Source:
https://scmp.com/culture/arts-entertainment/article/2105310/game-review-tacoma-makers-gone-home-takes-voyeuristic
Culture

Game review: Tacoma, by makers of Gone Home, takes voyeuristic storytelling into space

Sent to an abandoned space station on a recovery mission, players slowly unravel the mystery of the crew’s disappearance by finding and watching data left over by their augmented reality systems

Tacoma’s crew members appear as digital ‘ghosts’ in their AR logs.

Tacoma

Fullbright

4/5 stars

Four years ago developer The Fullbright Company (now just Fullbright) released Gone Home, a game about a young woman who returns from college to find her family’s home has been mysteriously vacated. At the time, the idea of a story-driven video game that contained no action sequences was still fairly audacious. Only a few games, The Stanley Parable (2011) and Dear Esther (2012) among them, had trodden a similar path and earned critical and commercial success.

Yet unlike those games, which used existential shenanigans and literary language, respectively, to buttress their simple gameplay mechanics, Gone Home showed that voyeurism could also drive player engagement. Snooping through the family’s stuff is the main activity in that game and it is arguably more engrossing than solving its central mystery.

Tacoma (for PC and Xbox One), the new game from Fullbright, is set on a space station in 2088. Though the setting and context are vastly different from the 1990s household in Gone Home, the player’s journey is similarly tied to prying into other people’s lives. As such, the game domesticates the space adventure by making its characters and setting all-important.

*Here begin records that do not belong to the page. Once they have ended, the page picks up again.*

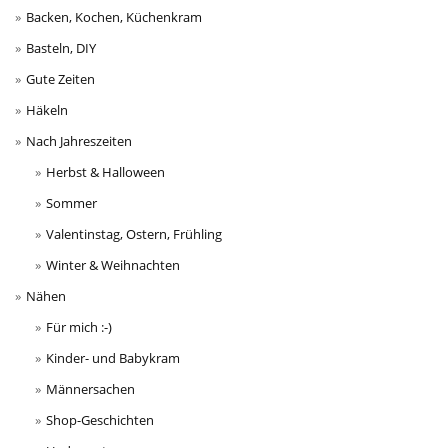
Backen, Kochen, Küchenkram
Basteln, DIY
Gute Zeiten
Häkeln
Nach Jahreszeiten
Herbst & Halloween
Sommer
Valentinstag, Ostern, Frühling
Winter & Weihnachten
Nähen
Für mich :-)
Kinder- und Babykram
Männersachen
Shop-Geschichten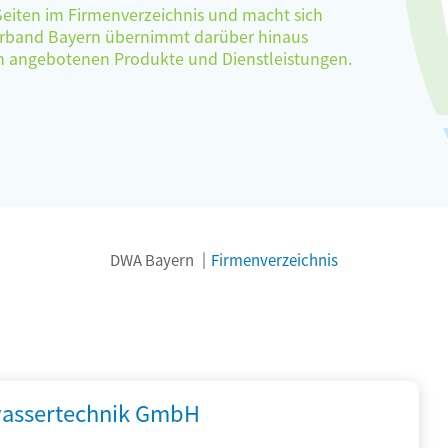
 Seiten im Firmenverzeichnis und macht sich
verband Bayern übernimmt darüber hinaus
ten angebotenen Produkte und Dienstleistungen.
DWA Bayern
Firmenverzeichnis
assertechnik GmbH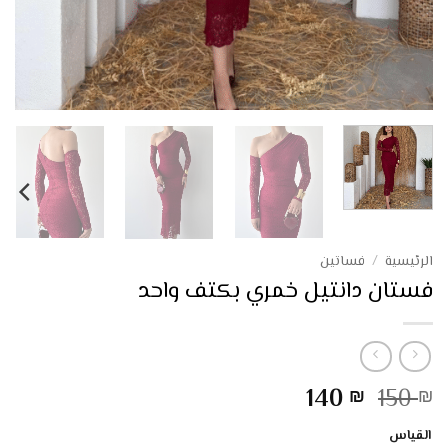
الرئيسية
/
فساتين
فستان دانتيل خمري بكتف واحد
السعر
السعر
140
150
₪
₪
الأصلي
الحالي
القياس
هو:
هو: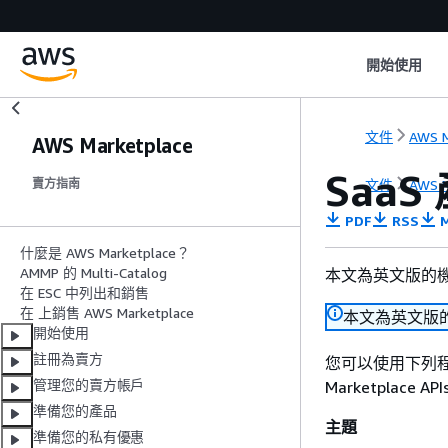
開始使用
文件
AWS M
AWS Marketplace
Saa
文件
AWS M
賣方指南
PDF
RSS
M
什麼是 AWS Marketplace？
AMMP 的 Multi-Catalog
本文為英文版的
在 ESC 中列出和銷售
在 上銷售 AWS Marketplace
本文為英文版
開始使用
註冊為賣方
您可以使用下列程
管理您的賣方帳戶
Marketplac
準備您的產品
主題
準備您的私有優惠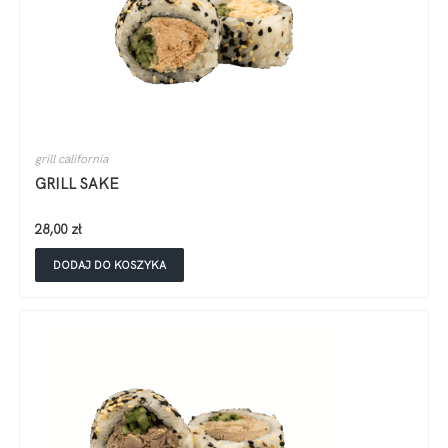
grill california
GRILL SAKE
28,00
zł
DODAJ DO KOSZYKA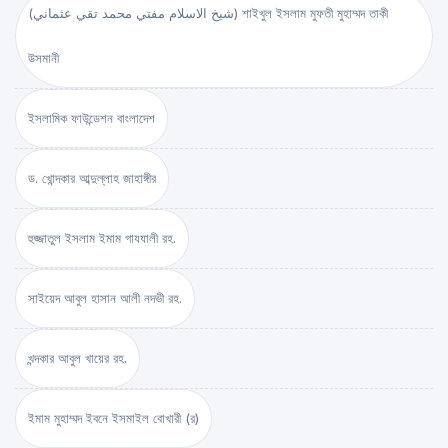
(شيخ الاسلام مفتي محمد تقي عثماني) শাইখুল ইসলাম মুফতী মুহাম্মদ তাকী
উসমানী
ইসলামিক ফাউন্ডেশন বাংলাদেশ
ড. খোন্দকার আব্দুল্লাহ জাহাঙ্গীর
হুজ্জাতুল ইসলাম ইমাম গাযযালী রহ.
সাইয়েদ আবুল হাসান আলী নদভী রহ.
খন্দকার আবুল খায়ের রহ.
ইমাম মুহাম্মদ ইবনে ইসমাইল বোখারী (র)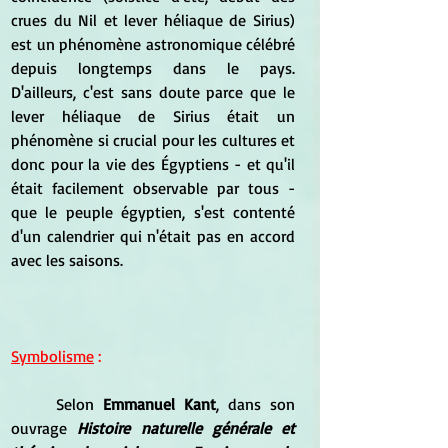
crues du Nil et lever héliaque de Sirius) 
est un phénomène astronomique célébré 
depuis longtemps dans le pays. 
D'ailleurs, c'est sans doute parce que le 
lever héliaque de Sirius était un 
phénomène si crucial pour les cultures et 
donc pour la vie des Égyptiens - et qu'il 
était facilement observable par tous - 
que le peuple égyptien, s'est contenté 
d'un calendrier qui n'était pas en accord 
avec les saisons.
Symbolisme
 :
	Selon 
Emmanuel Kant
, dans son 
ouvrage 
Histoire naturelle générale et 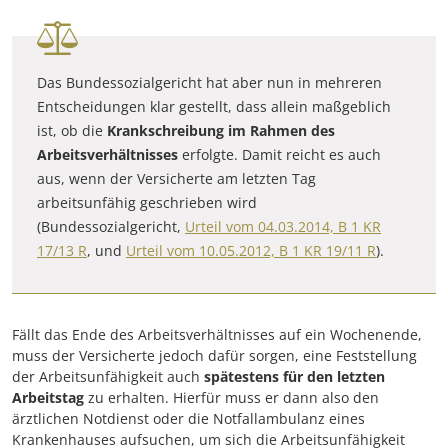
Das Bundessozialgericht hat aber nun in mehreren
Entscheidungen klar gestellt, dass allein maßgeblich
ist, ob die
Krankschreibung im Rahmen des
Arbeitsverhältnisses
erfolgte. Damit reicht es auch
aus, wenn der Versicherte am letzten Tag
arbeitsunfähig geschrieben wird
(Bundessozialgericht,
Urteil vom 04.03.2014, B 1 KR
17/13 R
, und
Urteil vom 10.05.2012, B 1 KR 19/11 R
).
Fällt das Ende des Arbeitsverhältnisses auf ein Wochenende,
muss der Versicherte jedoch dafür sorgen, eine Feststellung
der Arbeitsunfähigkeit auch
spätestens für den letzten
Arbeitstag
zu erhalten. Hierfür muss er dann also den
ärztlichen Notdienst oder die Notfallambulanz eines
Krankenhauses aufsuchen, um sich die Arbeitsunfähigkeit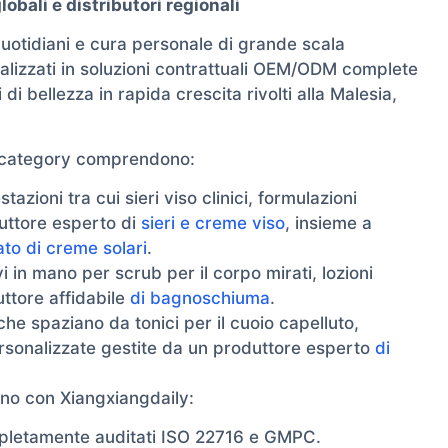
ali e distributori regionali
uotidiani e cura personale di grande scala
ializzati in soluzioni contrattuali OEM/ODM complete
i bellezza in rapida crescita rivolti alla Malesia,
ss-category comprendono:
zioni tra cui sieri viso clinici, formulazioni
duttore esperto di
sieri e creme viso
, insieme a
ato di creme solari
.
in mano per scrub per il corpo mirati, lozioni
uttore affidabile
di bagnoschiuma
.
che spaziano da tonici per il cuoio capelluto,
ersonalizzate gestite da un produttore esperto
di
no con Xiangxiangdaily:
mpletamente auditati ISO 22716 e GMPC.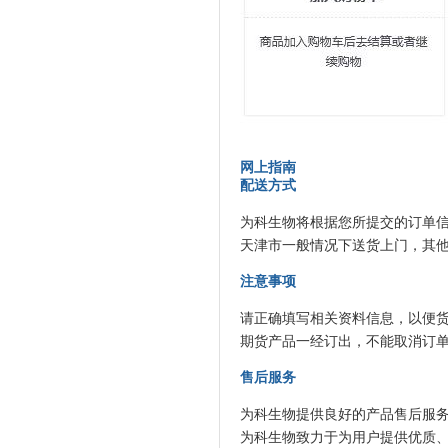
网上指南
配送方式
为科生物将根据您所提交的订单
天津市一般情况下送货上门，其
注意事项
请正确填写相关资料信息，以便
期货产品一经订出，不能取消订
售后服务
为科生物提供良好的产品售后服
为科生物致力于为用户提供优质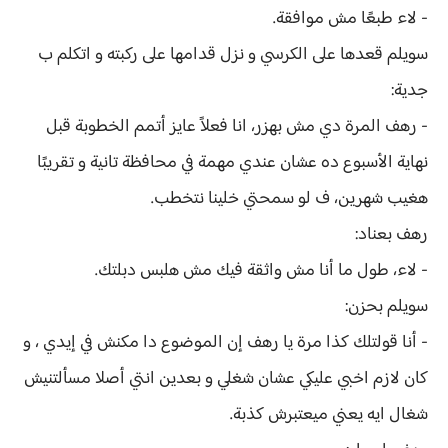
- لاء طبعًا مش موافقة.
سويلم قعدها على الكرسي و نزل قدامها على ركبته و اتكلم ب
جدية:
- رهف المرة دي مش بهزر، انا فعلاً عايز أتمم الخطوبة قبل
نهاية الأسبوع ده عشان عندي مهمة في محافظة تانية و تقريبًا
هغيب شهرين، ف لو سمحتي خلينا نتخطب.
رهف بعناد:
- لاء، طول ما أنا مش واثقة فيك مش هلبس دبلتك.
سويلم بحزن:
- أنا قولتلك كذا مرة يا رهف إن الموضوع دا مكنش في إيدي ، و
كان لازم اخبي عليكي عشان شغلي و بعدين انتي أصلا مسألتنيش
شغال ايه يعني ميعتبرش كذبة.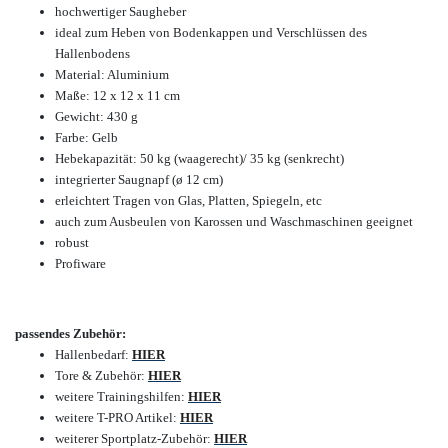
hochwertiger Saugheber
ideal zum Heben von Bodenkappen und Verschlüssen des
Hallenbodens
Material: Aluminium
Maße: 12 x 12 x 11 cm
Gewicht: 430 g
Farbe: Gelb
Hebekapazität: 50 kg (waagerecht)/ 35 kg (senkrecht)
integrierter Saugnapf (
ø 12 cm)
erleichtert Tragen von Glas, Platten, Spiegeln, etc
auch zum Ausbeulen von Karossen und Waschmaschinen geeignet
robust
Profiware
passendes Zubehör:
Hallenbedarf:
HIER
Tore & Zubehör:
HIER
weitere Trainingshilfen:
HIER
weitere T-PRO Artikel:
HIER
weiterer Sportplatz-Zubehör:
HIER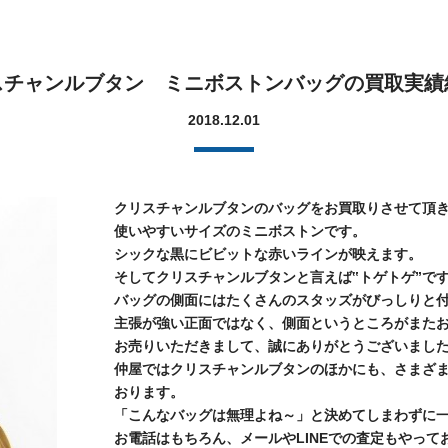
スチャンルブタン ミニボストンバッグの買取実績
2018.12.01
クリスチャンルブタンのバッグをお買取りさせて頂
使いやすいサイズのミニボストンです。
シックな黒にビビットな赤いラインが映えます。
そしてクリスチャンルブタンと言えば‟トゲトゲ”で
バッグの側面にはたくさんのスタッズがびっしりと
主張が強い正面ではなく、側面というところがまた
お売りいただきまして、誠にありがとうございまし
仲屋ではクリスチャンルブタンのほかにも、さまざ
おります。
「こんなバッグは無理よね～」と決めてしまわずに
お電話はもちろん、メールやLINEでの査定もやって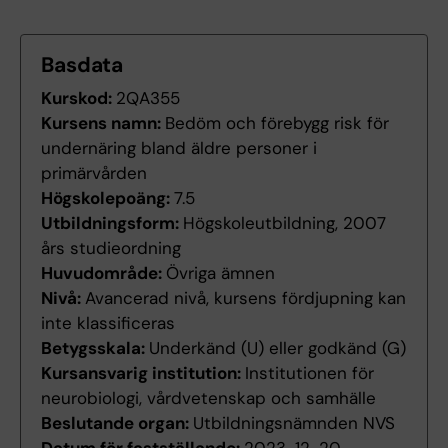
Basdata
Kurskod:
2QA355
Kursens namn:
Bedöm och förebygg risk för
undernäring bland äldre personer i
primärvården
Högskolepoäng:
7.5
Utbildningsform:
Högskoleutbildning, 2007
års studieordning
Huvudområde:
Övriga ämnen
Nivå:
Avancerad nivå, kursens fördjupning kan
inte klassificeras
Betygsskala:
Underkänd (U) eller godkänd (G)
Kursansvarig institution:
Institutionen för
neurobiologi, vårdvetenskap och samhälle
Beslutande organ:
Utbildningsnämnden NVS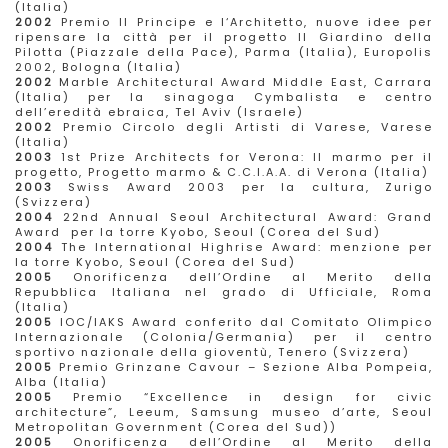
(Italia)
2002
Premio Il Principe e l‘Architetto, nuove idee per
ripensare la città per il progetto Il Giardino della
Pilotta (Piazzale della Pace), Parma (Italia), Europolis
2002, Bologna (Italia)
2002
Marble Architectural Award Middle East, Carrara
(Italia) per la sinagoga Cymbalista e centro
dell’eredità ebraica, Tel Aviv (Israele)
2002
Premio Circolo degli Artisti di Varese, Varese
(Italia)
2003
1st Prize Architects for Verona: Il marmo per il
progetto, Progetto marmo & C.C.I.A.A. di Verona (Italia)
2003
Swiss Award 2003 per la cultura, Zurigo
(Svizzera)
2004
22nd Annual Seoul Architectural Award: Grand
Award per la torre Kyobo, Seoul (Corea del Sud)
2004
The International Highrise Award: menzione per
la torre Kyobo, Seoul (Corea del Sud)
2005
Onorificenza dell’Ordine al Merito della
Repubblica Italiana nel grado di Ufficiale, Roma
(Italia)
2005
IOC/IAKS Award conferito dal Comitato Olimpico
Internazionale (Colonia/Germania) per il centro
sportivo nazionale della gioventù, Tenero (Svizzera)
2005
Premio Grinzane Cavour – Sezione Alba Pompeia,
Alba (Italia)
2005
Premio “Excellence in design for civic
architecture”, Leeum, Samsung museo d’arte, Seoul
Metropolitan Government (Corea del Sud))
2005
Onorificenza dell’Ordine al Merito della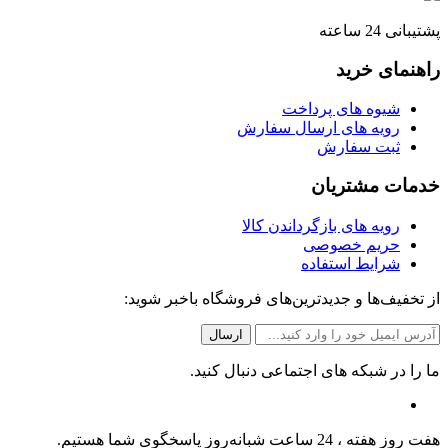
پشتیبانی 24 ساعته
راهنمای خرید
شیوه های پرداخت
رویه های ارسال سفارش
ثبت سفارش
خدمات مشتریان
رویه های بازگرداندن کالا
حریم خصوصی
شرایط استفاده
از تخفیف‌ها و جدیدترین‌های فروشگاه باخبر شوید:
ما را در شبکه های اجتماعی دنبال کنید.
هفت روز هفته ، 24 ساعت شبانه‌روز پاسخگوی شما هستیم.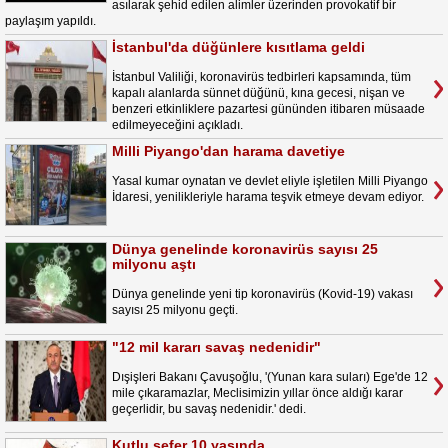
asılarak şehid edilen alimler üzerinden provokatif bir
paylaşım yapıldı.
İstanbul'da düğünlere kısıtlama geldi
İstanbul Valiliği, koronavirüs tedbirleri kapsamında, tüm
kapalı alanlarda sünnet düğünü, kına gecesi, nişan ve
benzeri etkinliklere pazartesi gününden itibaren müsaade
edilmeyeceğini açıkladı.
Milli Piyango'dan harama davetiye
Yasal kumar oynatan ve devlet eliyle işletilen Milli Piyango
İdaresi, yenilikleriyle harama teşvik etmeye devam ediyor.
Dünya genelinde koronavirüs sayısı 25
milyonu aştı
Dünya genelinde yeni tip koronavirüs (Kovid-19) vakası
sayısı 25 milyonu geçti.
"12 mil kararı savaş nedenidir"
Dışişleri Bakanı Çavuşoğlu, '(Yunan kara suları) Ege'de 12
mile çıkaramazlar, Meclisimizin yıllar önce aldığı karar
geçerlidir, bu savaş nedenidir.' dedi.
Kutlu sefer 10 yaşında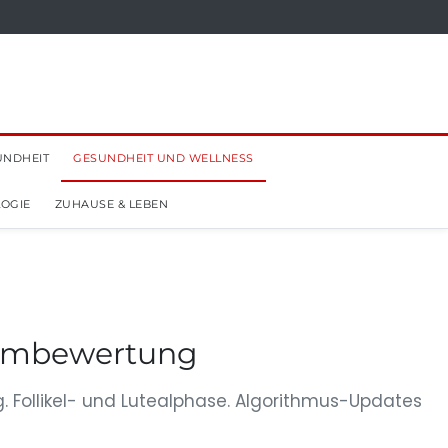
UNDHEIT
GESUNDHEIT UND WELLNESS
OGIE
ZUHAUSE & LEBEN
formbewertung
 Follikel- und Lutealphase. Algorithmus-Updates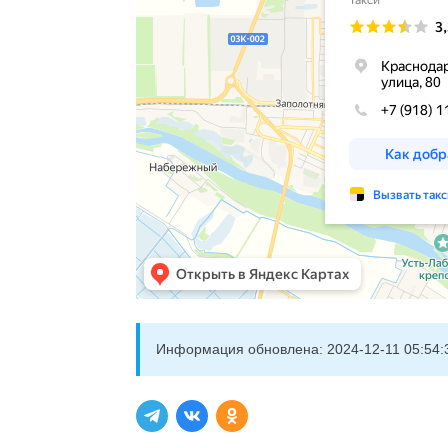
Информация обновлена:
2024-12-11 05:54: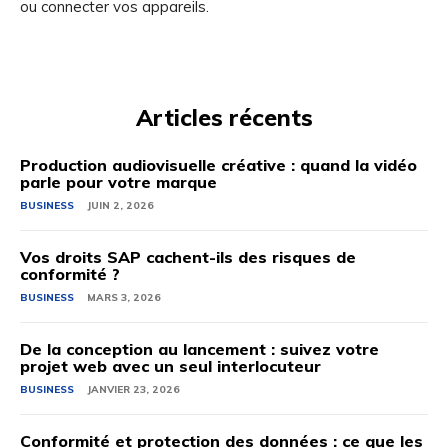
ou connecter vos appareils.
Articles récents
Production audiovisuelle créative : quand la vidéo
parle pour votre marque
BUSINESS
JUIN 2, 2026
Vos droits SAP cachent-ils des risques de
conformité ?
BUSINESS
MARS 3, 2026
De la conception au lancement : suivez votre
projet web avec un seul interlocuteur
BUSINESS
JANVIER 23, 2026
Conformité et protection des données : ce que les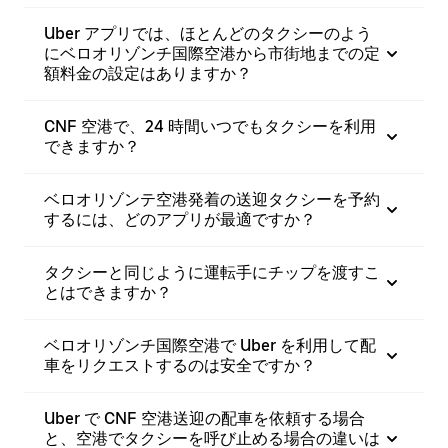
Uber アプリでは、ほとんどのタクシーのよう
にベロオリゾンチ国際空港から市街地までの定
額料金の設定はありますか？
CNF 空港で、24 時間いつでもタクシーを利用
できますか？
ベロオリゾンテ空港発着の送迎タクシーを予約
するには、どのアプリが最適ですか？
タクシーと同じように運転手にチップを渡すこ
とはできますか？
ベロオリゾンチ国際空港で Uber を利用して配
車をリクエストするのは安全ですか？
Uber で CNF 空港送迎の配車を依頼する場合
と、空港でタクシーを呼び止める場合の違いは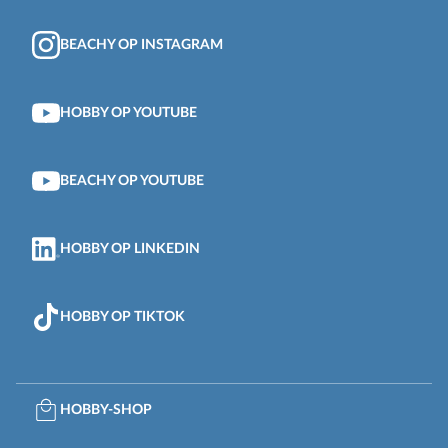
BEACHY OP INSTAGRAM
HOBBY OP YOUTUBE
BEACHY OP YOUTUBE
HOBBY OP LINKEDIN
HOBBY OP TIKTOK
HOBBY-SHOP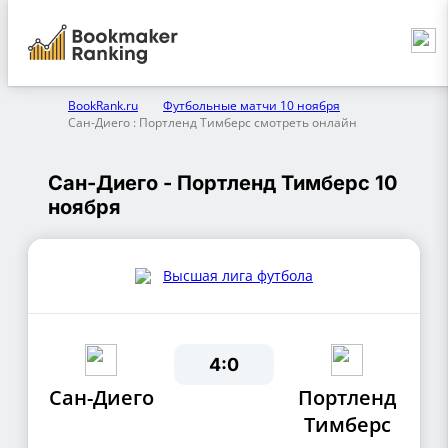
BookRank.ru
Футбольные матчи 10 ноября
Сан-Диего : Портленд Тимберс смотреть онлайн
Сан-Диего - Портленд Тимберс 10
ноября
Высшая лига футбола
4:0
Сан-Диего
Портленд
Тимберс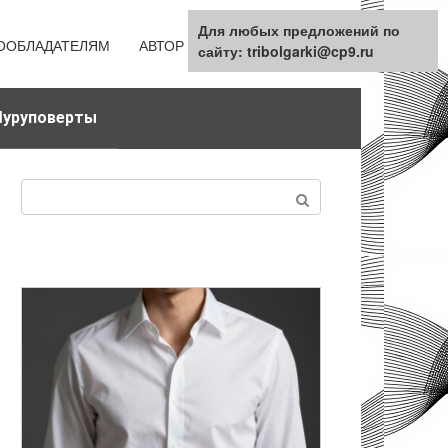
Для любых предложений по
ООБЛАДАТЕЛЯМ
АВТОР
КАРТА САЙТА
сайту: tribolgarki@cp9.ru
уруповерты
Поиск: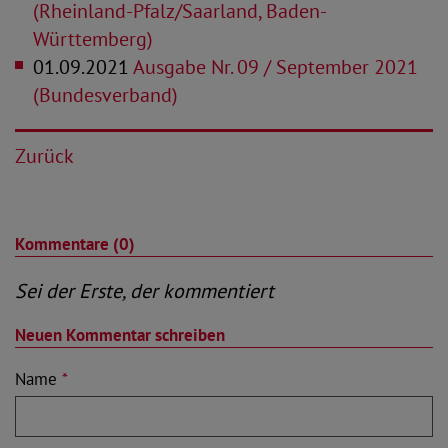
(Rheinland-Pfalz/Saarland, Baden-
Württemberg)
01.09.2021
Ausgabe Nr. 09 / September 2021
(Bundesverband)
Zurück
Kommentare (0)
Sei der Erste, der kommentiert
Neuen Kommentar schreiben
Name
*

The plot does contain a couple of twists, although the revelations aren’t earth-shattering. Yet, in light of the overall history of video games, perhaps a developer that leavens their work with anticlimactic moments is braver than one that habitually goes in for bombast.

As Ami Ferrier, it’s your job to recover the physical processing module of Odin, the AI system assigned to the abandoned lunar transfer station Tacoma, which is owned by The Venturis Corporation. Soon after your ship docks, you receive a message via your personal augmented reality (AR) system – a holographic email in the air – telling you to refrain from examining any of the data left over from the Tacoma crew’s own AR systems.

Tacoma is a lunar transfer station owned by The Venturis Corporation.
Tacoma is a lunar transfer station owned by The Venturis Corporation.

The corporation believes all of the data gathered from the crew, through a system of total surveillance, should be deleted and the information inadvertently left should be ignored. Heightening the irony, you also encounter a legal agreement stipulating that you’ll honour the Venturis Corps’ “data privacy rights”.

Clearly something has gone down. The AI responsible for a number of the station’s functions was remotely turned off and the Tacoma’s six-person crew is missing. Naturally, you’ll want to scoop up any personal or corporate information you find since that’s the thing to do in this game. Watching the crew’s AR data is like seeing their digital ghosts. Their features are unclear but their outlines are visible, like heat signatures.

You can manipulate their AR traces like video – rewinding, fast-forwarding and pausing as you see fit – while walking around them as if you were in an interactive theatre. Throughout the game you’ll do this to follow different events unfolding simultaneously. You may therefore find yourself following one conversation and then rewinding time to follow and observe someone in another area of the station as they punch in a keycode to open a door at that same point in time.

Tacoma’s core appeal comes from watching the characters behave differently as they move between areas and interact with each other. You might find one of the crew members having a panic attack in a room by herself, then make her way to another area where she speaks to a colleague in a completely calm manner.

Anyone who has struggled to maintain a work-life balance should find the Tacoma crew’s ongoing preoccupation with that topic relatable. The subject is backlit by the game’s vision of a future in which corporations push for more job automation while workers’ interest groups lobby to keep people from being phased out of the workforce.

In this, Tacoma is an ode to the working stiffs in the galaxy.